The Production Handshake
Gilmour co-produced with Bob Ezrin, whose taste for cinematic scale is well documented. Together they built a record that breathes like a film: scene-setting instrumentals, muscular singles, recurring motifs, and an ear for drama—choirs that lift, drums that land like runway lights. Engineer Andy Jackson’s detail work gives the music a crisp surface tension; the mix feels modern for 1987 and still curiously weightless.

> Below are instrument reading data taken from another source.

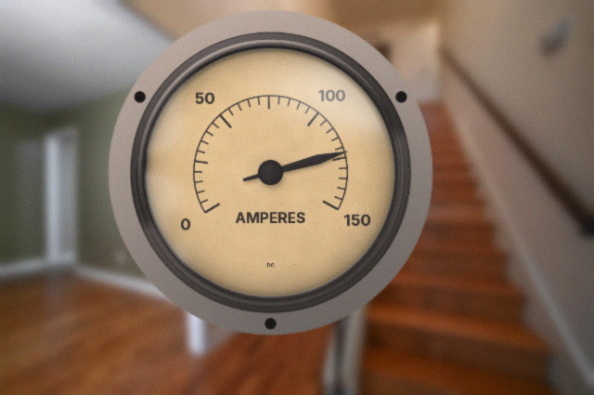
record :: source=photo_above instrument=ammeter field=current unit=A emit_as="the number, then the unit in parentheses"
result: 122.5 (A)
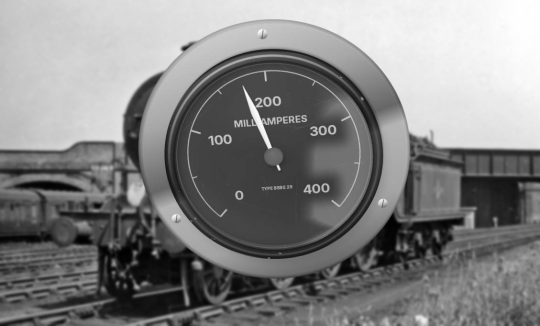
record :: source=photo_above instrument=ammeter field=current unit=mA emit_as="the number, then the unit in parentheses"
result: 175 (mA)
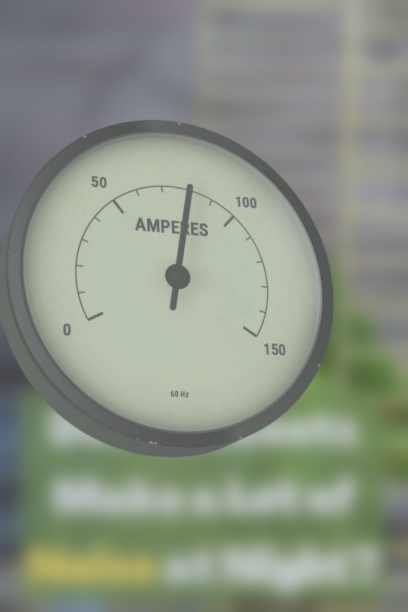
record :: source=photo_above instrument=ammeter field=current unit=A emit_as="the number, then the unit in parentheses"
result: 80 (A)
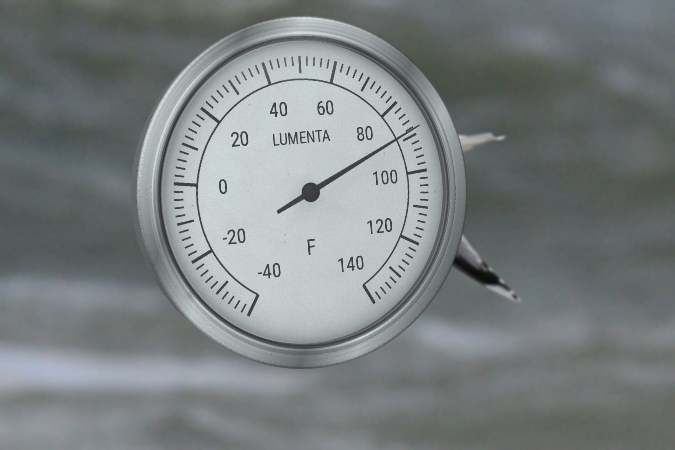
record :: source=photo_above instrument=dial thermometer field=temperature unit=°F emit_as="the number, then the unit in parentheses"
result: 88 (°F)
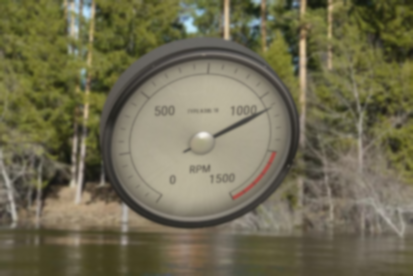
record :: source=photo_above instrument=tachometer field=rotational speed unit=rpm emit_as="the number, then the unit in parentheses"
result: 1050 (rpm)
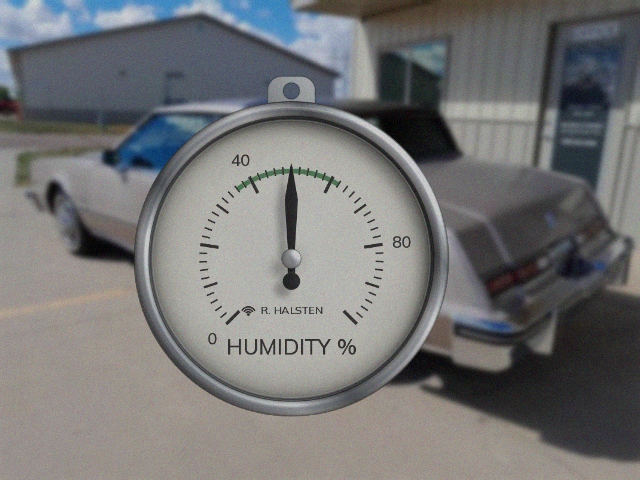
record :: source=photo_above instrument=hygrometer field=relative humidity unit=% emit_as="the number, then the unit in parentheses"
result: 50 (%)
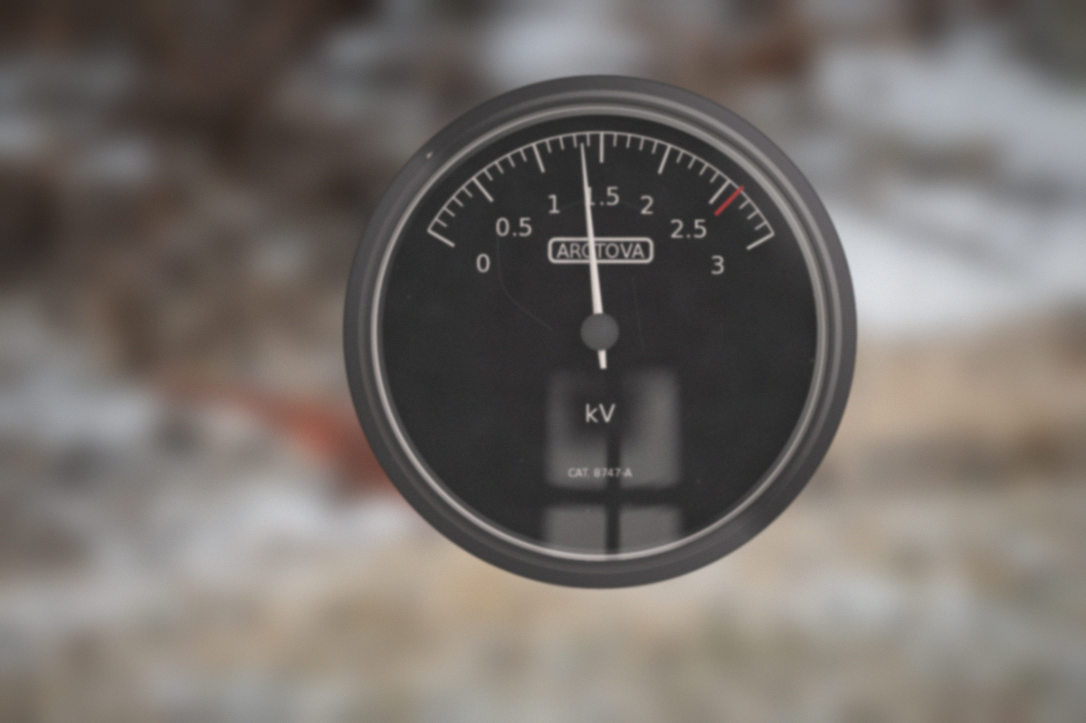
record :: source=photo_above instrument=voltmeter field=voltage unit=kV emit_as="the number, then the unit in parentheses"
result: 1.35 (kV)
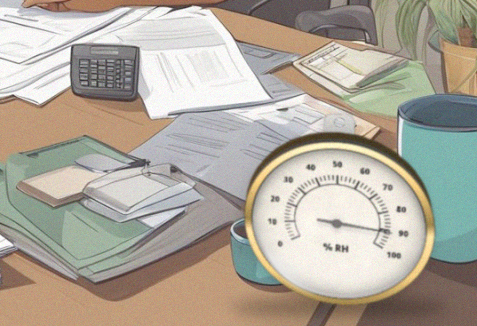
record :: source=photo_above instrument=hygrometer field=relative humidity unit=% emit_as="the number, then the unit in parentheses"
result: 90 (%)
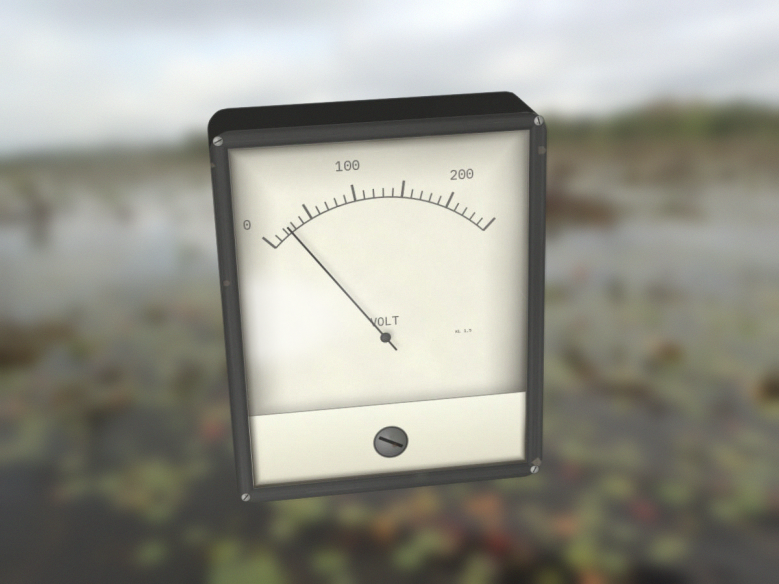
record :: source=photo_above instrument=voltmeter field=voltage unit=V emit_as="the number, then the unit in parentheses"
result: 25 (V)
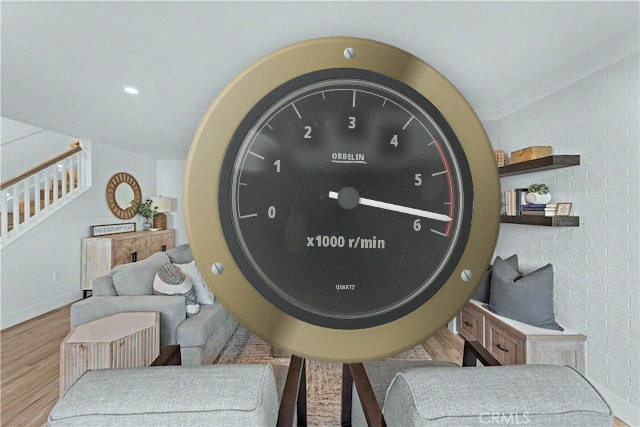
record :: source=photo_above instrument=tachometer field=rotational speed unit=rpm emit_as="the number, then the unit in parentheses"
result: 5750 (rpm)
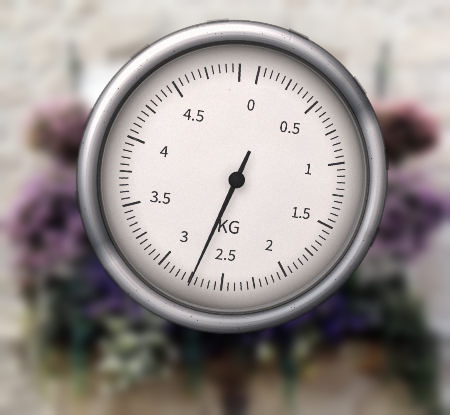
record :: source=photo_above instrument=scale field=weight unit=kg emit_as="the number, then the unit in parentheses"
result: 2.75 (kg)
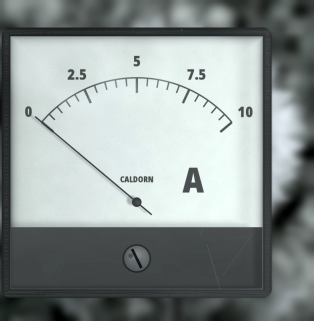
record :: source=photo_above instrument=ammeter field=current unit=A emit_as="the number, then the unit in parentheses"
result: 0 (A)
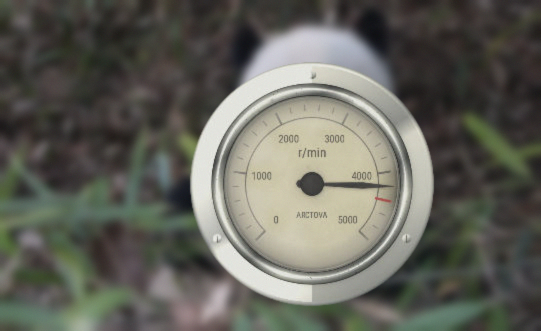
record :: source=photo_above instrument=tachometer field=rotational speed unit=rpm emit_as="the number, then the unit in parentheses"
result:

Musical Exploration: Steel, Glass, and Vapor
The palette is wide. Gilmour’s guitar—in clean arcs, slide sighs, and granite solos—cuts through arrangements laced with digital keys and sampled ambience. “Learning to Fly” is flight-plan pop, a steady climb with thermals of synth beneath. “The Dogs of War” stalks with baritone menace, brass flickers catching the eye like streetlamps in rain. “On the Turning Away” opens like a candle and becomes a beacon. Instrumentals such as “Terminal Frost” and the “A New Machine” fragments act as waypoints: metal ribs and vapor, connecting radio songs to a larger map. The rhythm section—often propelled by session heavyweights like Tony Levin, Jim Keltner, and Carmine Appice—gives the album its forward press, while guest saxophonist Tom Scott threads a late-night line through the fog.

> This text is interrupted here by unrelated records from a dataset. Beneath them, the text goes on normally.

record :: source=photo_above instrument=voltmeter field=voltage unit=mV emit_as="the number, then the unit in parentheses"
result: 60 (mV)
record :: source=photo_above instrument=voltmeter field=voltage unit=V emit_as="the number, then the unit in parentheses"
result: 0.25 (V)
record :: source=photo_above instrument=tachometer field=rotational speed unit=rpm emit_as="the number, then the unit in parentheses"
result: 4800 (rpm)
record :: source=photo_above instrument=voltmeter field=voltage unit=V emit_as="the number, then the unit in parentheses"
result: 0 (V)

Band Events: Continuity by Design
Wright’s return—restricted though it was—matters. His harmonic touch adds the familiar Floydian chiaroscuro, the sense that chords can hold weather. Mason’s presence, whether thunderous or textural, keeps time with the group’s own heartbeat. Around them, programmers and arrangers—Jon Carin, Patrick Leonard, and others—helped translate Pink Floyd’s language into the late-’80s dialect of gated rooms and glossy air.
Controversies in the Glow
The legal dispute with Waters over authorship and the name cast a long shadow during production and release. Critics argued over how “Pink Floyd” the album truly was, pointing to session rosters and the sleek studio armature. But controversy here functions like a counter-melody; the primary line is in the music’s resolve. The record doesn’t imitate the past—it triangulates between atmosphere, songcraft, and scale, choosing propulsion over nostalgia.

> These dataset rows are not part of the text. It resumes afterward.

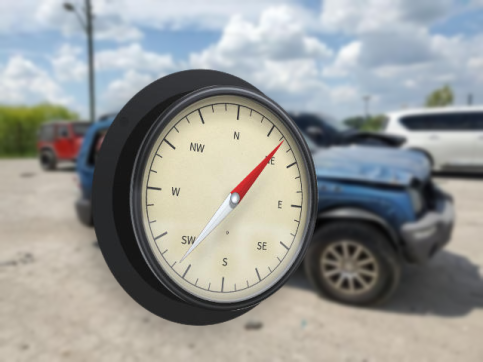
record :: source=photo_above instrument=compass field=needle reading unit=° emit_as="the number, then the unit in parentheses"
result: 40 (°)
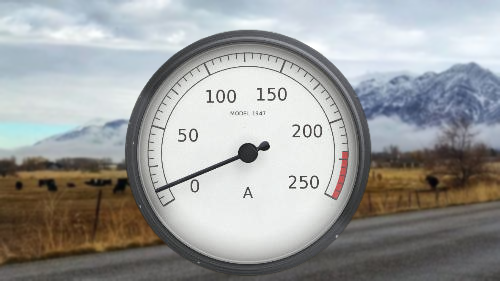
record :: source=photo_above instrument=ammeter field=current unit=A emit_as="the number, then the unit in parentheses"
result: 10 (A)
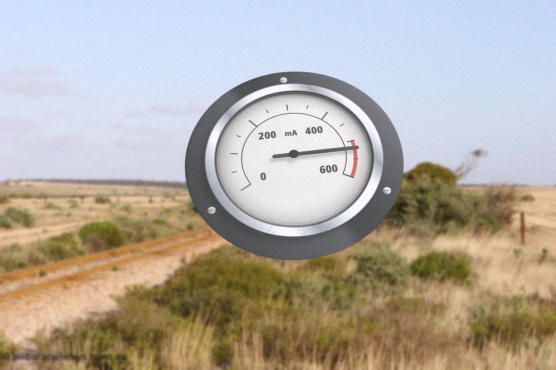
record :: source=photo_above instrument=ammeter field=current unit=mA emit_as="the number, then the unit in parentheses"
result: 525 (mA)
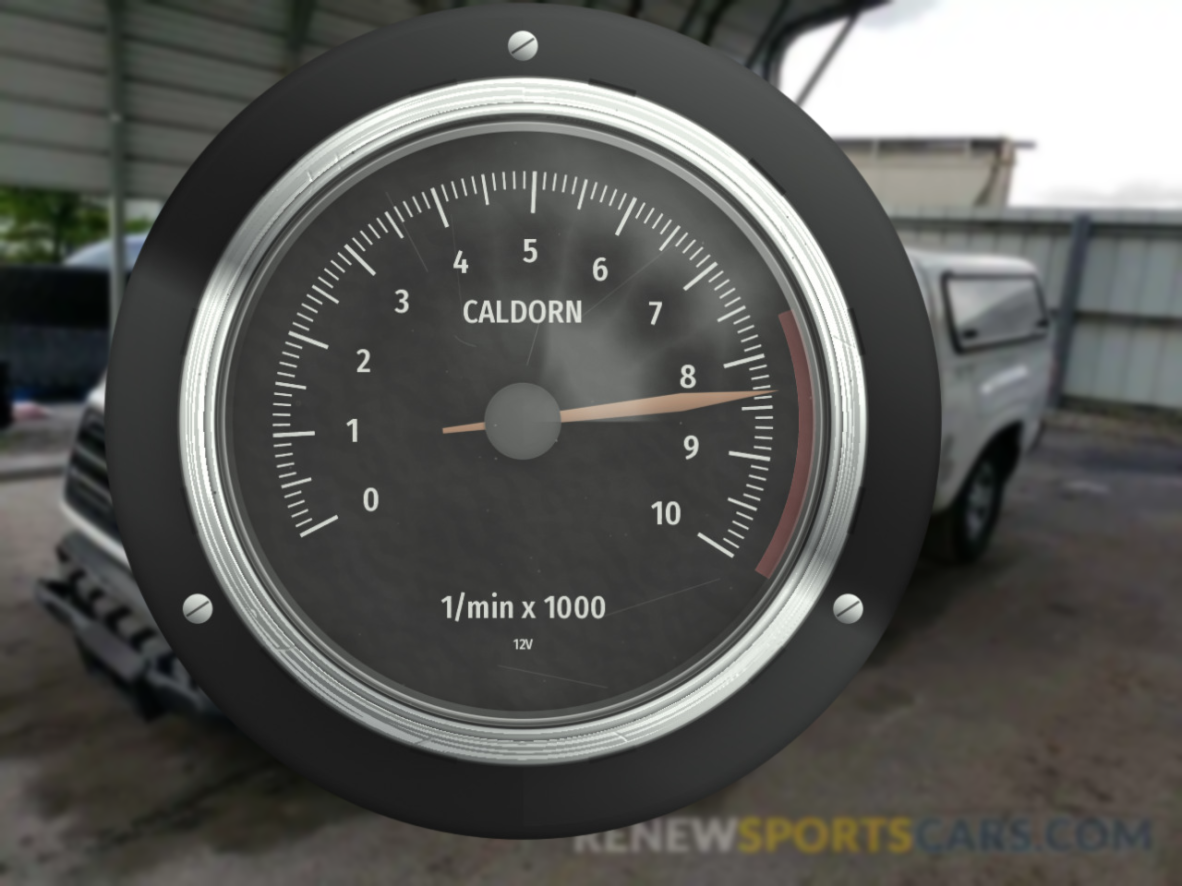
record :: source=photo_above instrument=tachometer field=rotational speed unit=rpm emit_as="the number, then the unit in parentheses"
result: 8350 (rpm)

France, 1987: A Landing Zone
Issued in France on EMI, the album met a listening culture that prized both art-rock pedigree and radio clarity. The French edition carried the same tidal artwork and the same promise: this is Pink Floyd in motion again, headlights cutting across open highway, river surface broken by the wake of a returning vessel. Play it at volume and the rooms get larger.
Credits, in Brief
Produced by David Gilmour and Bob Ezrin. Core contributions from Gilmour, Mason, and Wright, with significant roles for Tony Levin, Jim Keltner, Carmine Appice, Jon Carin, Patrick Leonard, and Tom Scott. Recorded at the Astoria and major London/Los Angeles studios; engineered with meticulous attention to space and sheen. Release: September 1987 (France: EMI 748068).